Islamic banks struggle with limited liquidity management options
Islamic banks in many countries continue to face a limited range of Islamic liquidity management instruments (ILMI) compared with conventional banks despite recent initiatives in a number of markets, Fitch Rating says.
ILMI can provide Islamic banks with more funding options and can help them invest their excess liquidity. Gaps in ILMI are more prominent in countries where Islamic banking is still developing and niche.
Sharia-compliant liquidity facilities from central banks can provide Islamic banks an additional source of short-term funding.
In February 2024, Central Bank of Jordan introduced new short-term liquidity facilities to Islamic banks. In Bangladesh, the central bank introduced new Islamic liquidity facilities after Islamic banks faced sizable customer deposit outflows in 2022-2023 amid reports of financing irregularities. Central bank Islamic liquidity facilities are also offered in most of the GCC countries, Malaysia, Turkiye, Indonesia, Pakistan, and Tunisia.
However, these facilities, which could help avert a liquidity crunch, are not present in Oman, Morocco and Kazakhstan.
Islamic interbank markets are much shallower than conventional markets, more so in countries with few Islamic banks.
Fitch noticed cases, including in the UAE, where Islamic banks are unable to place funding with conventional banks unless the latter use it for their Sharia-compliant business and the contract is Sharia-compliant. In markets like Oman, regulations prevent Islamic banks and Islamic windows from placing funds with conventional banks. This limits counterparty choice.

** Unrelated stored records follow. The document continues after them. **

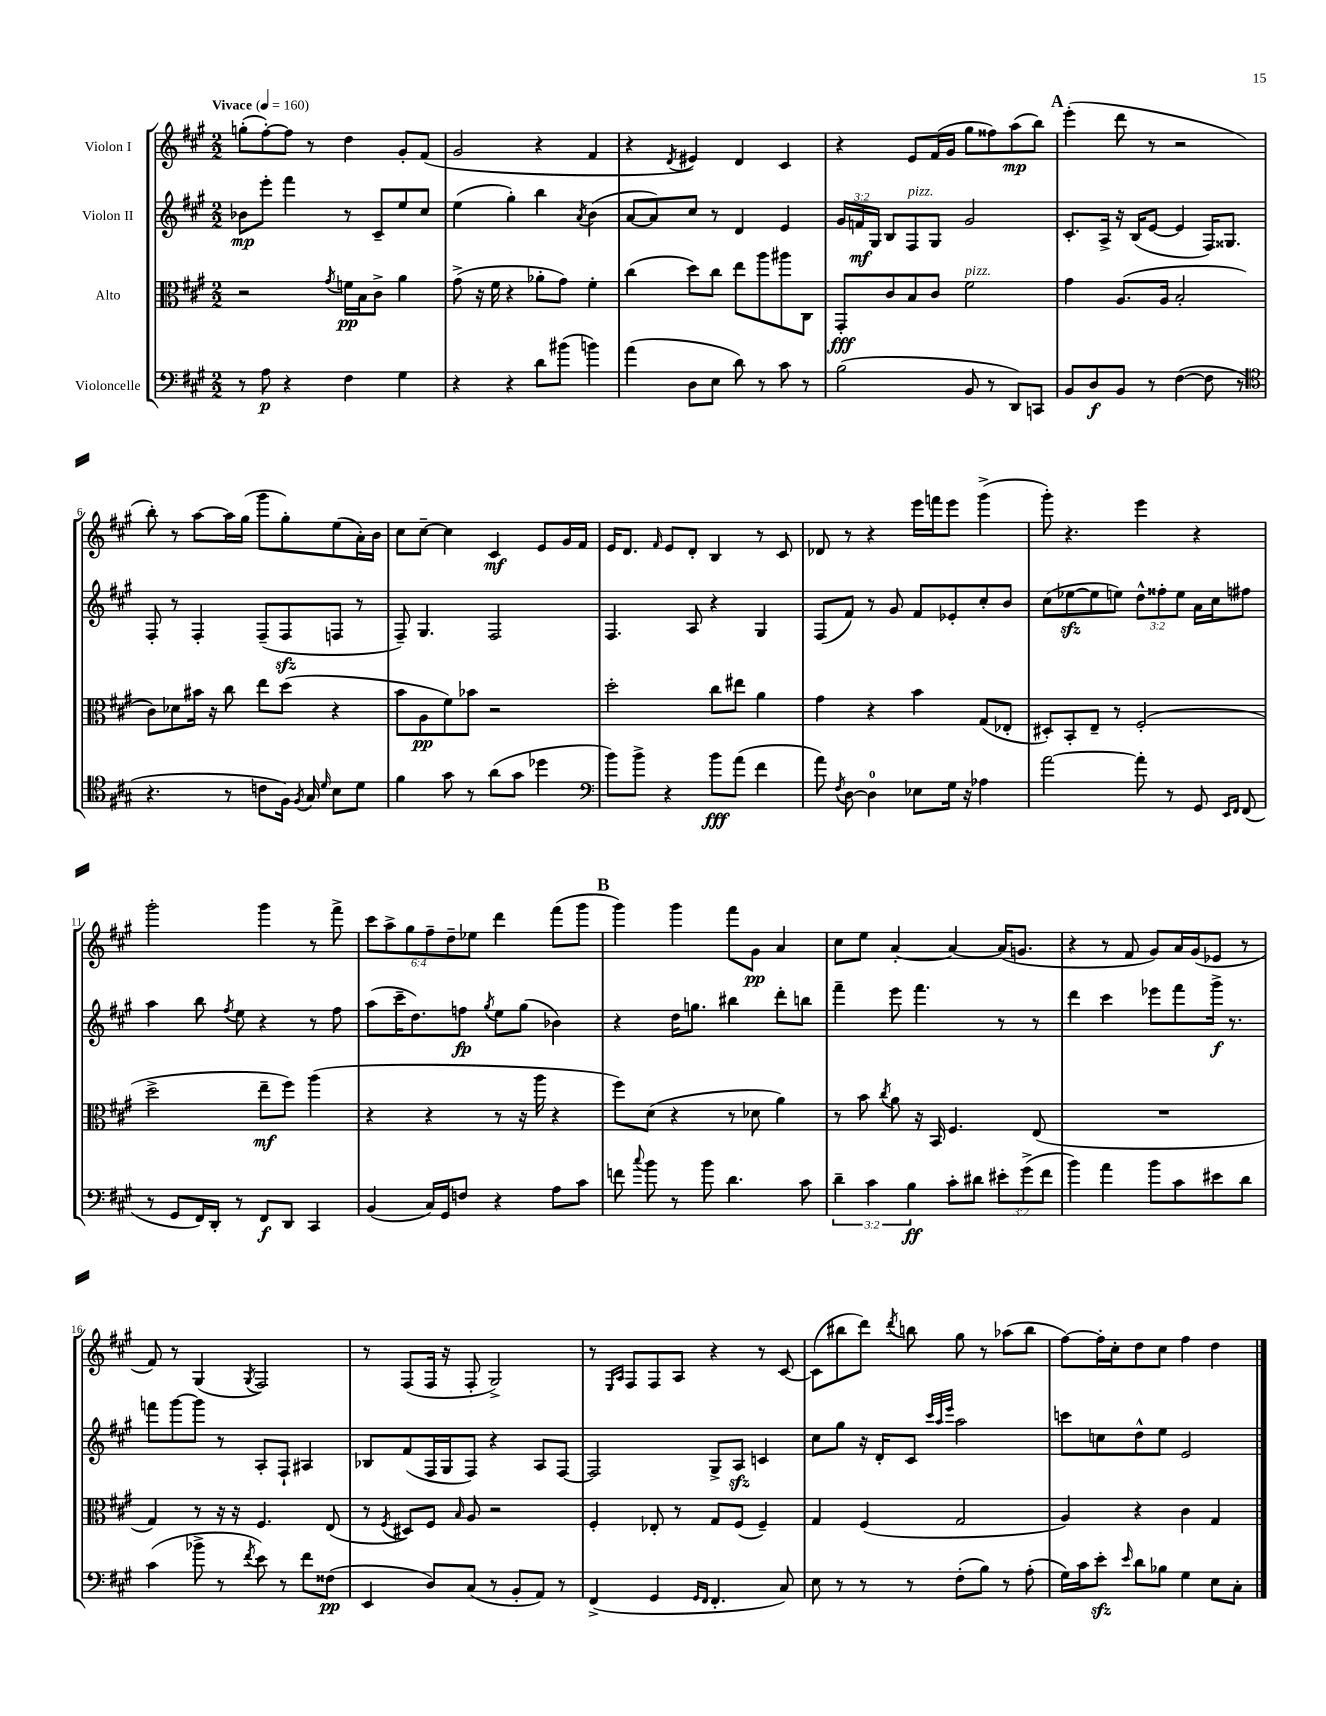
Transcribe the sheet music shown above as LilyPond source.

<<
\new StaffGroup <<
\new Staff = "s0" \with { instrumentName = "Violon I" } {
    \clef treble \key a \major \numericTimeSignature \time 2/2 \override Staff.TupletNumber.text = #tuplet-number::calc-fraction-text \tempo "Vivace" 4 = 160
    \autoBeamOff g''8[-.( fis''8~-.) fis''8] r8 d''4 gis'8[-. fis'8]( |
    gis'2 r4 fis'4 |
    r4 \acciaccatura { d'8 } eis'4) d'4 cis'4 |
    r4 e'8[ fis'16( gis'16] gis''8[ fisis''8) a''8\mp( b''8]) |
    \mark \markup { \bold "A" } e'''4-.( d'''8 r8 r2 |
    b''8-.) r8 a''8[~ a''16 gis''16]( gis'''8[ gis''8-.) e''8( a'16-.) b'16] |
    cis''8[ cis''8]~-- cis''4 cis'4\mf e'8[ gis'16 fis'16] |
    e'16[ d'8.] \grace { fis'16 } e'8[ d'8]-. b4 r8 cis'8 |
    des'8 r8 r4 e'''16[ f'''16 e'''8] gis'''4->( |
    gis'''8-.) r4. e'''4 r4 |
    gis'''2-. gis'''4 r8 fis'''8-> |
    \tuplet 6/4 { cis'''8[ a''8-> gis''8 fis''8-- d''8-- ees''8] } d'''4 fis'''8[( gis'''8] |
    \mark \markup { \bold "B" } gis'''4) gis'''4 fis'''8[ gis'8]\pp a'4 |
    cis''8[ e''8] a'4~-. a'4~ a'16[( g'8.] |
    r4 r8 fis'8 gis'8[) a'16 gis'16( ees'8] r8 |
    fis'8) r8 gis4( \acciaccatura { gis8 } fis2) |
    r8 fis8[( fis16] r16 fis8-. gis2->) |
    r8 \grace { e16[ a16] } fis8[ fis8 a8] r4 r8 cis'8~ |
    cis'8[( bis''8 d'''8]) \acciaccatura { d'''8 } b''8 gis''8 r8 aes''8[( b''8] |
    fis''8[~) fis''16-. cis''16-. d''8 cis''8] fis''4 d''4 \bar "|." |
}
\new Staff = "s1" \with { instrumentName = "Violon II" } {
    \clef treble \key a \major \numericTimeSignature \time 2/2 \override Staff.TupletNumber.text = #tuplet-number::calc-fraction-text
    \autoBeamOff bes'8[\mp e'''8]-. fis'''4 r8 cis'8[-- e''8 cis''8] |
    e''4( gis''4-.) b''4 \acciaccatura { a'8 } b'4( |
    a'8[~ a'8) cis''8] r8 d'4 e'4 |
    \tuplet 3/2 { gis'16[ f'16\mf gis16] } b8[ fis8^\markup { \italic "pizz." } gis8] gis'2 |
    \mark \markup { \bold "A" } cis'8.[-. a16]-> r16 b16[( e'8]~ e'4 fis16[) gisis8.] |
    fis8-. r8 fis4-. fis8[--( fis8\sfz f8] r8 |
    fis8--) gis4. fis2 |
    fis4. a8 r4 gis4 |
    fis8[( fis'8]) r8 gis'8 fis'8[ ees'8-. cis''8-. b'8] |
    cis''8[( ees''8~\sfz ees''8 e''8]) \tuplet 3/2 { d''8[-^ fisis''8-. e''8] } a'16[ cis''16 fis''8] |
    a''4 b''8 \acciaccatura { fis''8 } e''8 r4 r8 fis''8 |
    a''8[( cis'''16-- d''8.) f''8]\fp \acciaccatura { gis''8 } e''8[ gis''8]( bes'4) |
    \mark \markup { \bold "B" } r4 d''16[ g''8.] bis''4 d'''8[-. b''8] |
    fis'''4-- e'''8 fis'''4. r8 r8 |
    d'''4 cis'''4 ees'''8[ fis'''8 gis'''16]->\f r8. |
    f'''8[ gis'''8~ gis'''8] r8 a8[-. fis8]-! ais4 |
    bes8[ fis'8( fis16 gis16 fis8]) r4 a8[ fis8]~ |
    fis2 gis8[-> a8]\sfz c'4 |
    cis''8[ gis''8] r16 d'16[-. cis'8] \grace { cis'''32[ a''32 e'''32] } a''2 |
    c'''8[ c''8 d''8-^ e''8] e'2 \bar "|." |
}
\new Staff = "s2" \with { instrumentName = "Alto" } {
    \clef alto \key a \major \numericTimeSignature \time 2/2
    \autoBeamOff r2 \acciaccatura { gis'8 } f'16[\pp b16 cis'8]-> a'4 |
    gis'8->( r16 fis'16 r4 aes'8[-. gis'8]) fis'4-. |
    cis''4( d''8[) cis''8] e''8[ a''8 ais''8 cis8] |
    gis,8[-.\fff cis'8 b8 cis'8] fis'2^\markup { \italic "pizz." } |
    \mark \markup { \bold "A" } gis'4 a8.[( a16] b2-. |
    cis'8[) des'8 bis'16] r16 cis''8 e''8[ d''8]( r4 |
    b'8[ a8\pp fis'8) bes'8] r2 |
    d''2-. cis''8[ eis''8] a'4 |
    gis'4 r4 b'4 gis8[( ees8]-. |
    dis8[-.) b,8-. e8]-- r8 fis2-.( |
    d''2-> e''8[--\mf fis''8]) a''4( |
    r4 r4 r8 r16 a''16 r4 |
    \mark \markup { \bold "B" } fis''8[) d'8]( r4 r8 des'8 a'4) |
    r8 b'8 \acciaccatura { cis''8 } a'8 r16 b,16 fis4. e8( |
    R1 |
    gis4) r8 r16 r16 fis4. e8( |
    r8 \acciaccatura { fis8 } dis8[) fis8] \grace { b16 } a8 r2 |
    fis4-. ees8-. r8 gis8[ fis8]( fis4--) |
    gis4 fis4( gis2 |
    a4) r4 cis'4 gis4 \bar "|." |
}
\new Staff = "s3" \with { instrumentName = "Violoncelle" } {
    \clef bass \key a \major \numericTimeSignature \time 2/2 \override Staff.TupletNumber.text = #tuplet-number::calc-fraction-text
    \autoBeamOff r8 a8\p r4 fis4 gis4 |
    r4 r4 d'8[ bis'8]( b'4) |
    a'4( d8[ e8] d'8) r8 cis'8 r8 |
    b2( b,8 r8 d,8[) c,8] |
    \mark \markup { \bold "A" } b,8[ d8\f b,8] r8 fis4~( fis8 r8 |
    \clef tenor r4. r8 c'8[ fis16]) \acciaccatura { fis8 } gis16 \grace { d'16 } b8[ d'8] |
    fis'4 gis'8 r8 a'8[( gis'8] des''4 |
    \clef bass b'8[) b'8]-> r4 b'8[\fff a'8]( fis'4 |
    a'8) \acciaccatura { fis8 } d8~ d4-0 ees8[ gis16] r16 aes4 |
    a'2~ a'8-. r8 gis,8 \grace { e,16[ fis,16] } fis,8( |
    r8 gis,8[ fis,16) d,16]-. r8 fis,8[\f d,8] cis,4 |
    b,4( cis16[) gis,16 f8] r4 a8[ cis'8] |
    \mark \markup { \bold "B" } f'8 \appoggiatura { cis''8 } b'8 r8 b'8 d'4. cis'8 |
    \tuplet 3/2 { d'4-- cis'4 b4\ff } cis'8[-. dis'8] \tuplet 3/2 { eis'8[-. gis'8->( fis'8] } |
    b'4) a'4 b'8[ cis'8 eis'8 d'8] |
    cis'4( bes'8-> r8 \acciaccatura { fis'8 } e'8) r8 fis'8[ fisis8]\pp( |
    e,4 d8[) cis8]( r8 b,8[-. a,8]) r8 |
    fis,4->( gis,4 \grace { gis,16[ fis,16] } fis,4.-. cis8) |
    e8 r8 r8 r8 fis8[-.( b8]) r8 a8-.( |
    gis16[) cis'16 e'8]-.\sfz \grace { e'16 } d'8[ bes8] gis4 e8[ cis8]-. \bar "|." |
}
>>
>>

Government sukuk can grant
Islamic banks more options to invest their excess liquidity in high-quality liquid assets (HQLA).
These can also serve as collateral for Islamic repos. In 2023 and 2022, the UAE federal government and the Qatar Central Bank started issuing local-currency Treasury sukuk for the first time. Government sukuk are also available in Saudi Arabia, Malaysia, Bahrain, Indonesia, Türkiye, Bangladesh, Pakistan, Oman, and Nigeria.
However, regulatory hurdles are causing unavailability in some markets. In Kuwait, the lack of a public debt law prevents the government from issuing sukuk or bonds. In some markets, government sukuk are issued in lower volumes than bonds.
While government sukuk could qualify as HQLA, its liquidity features are constrained by the buy-and-hold nature of Islamic investors stemming from limited sukuk supply in both the primary and secondary markets.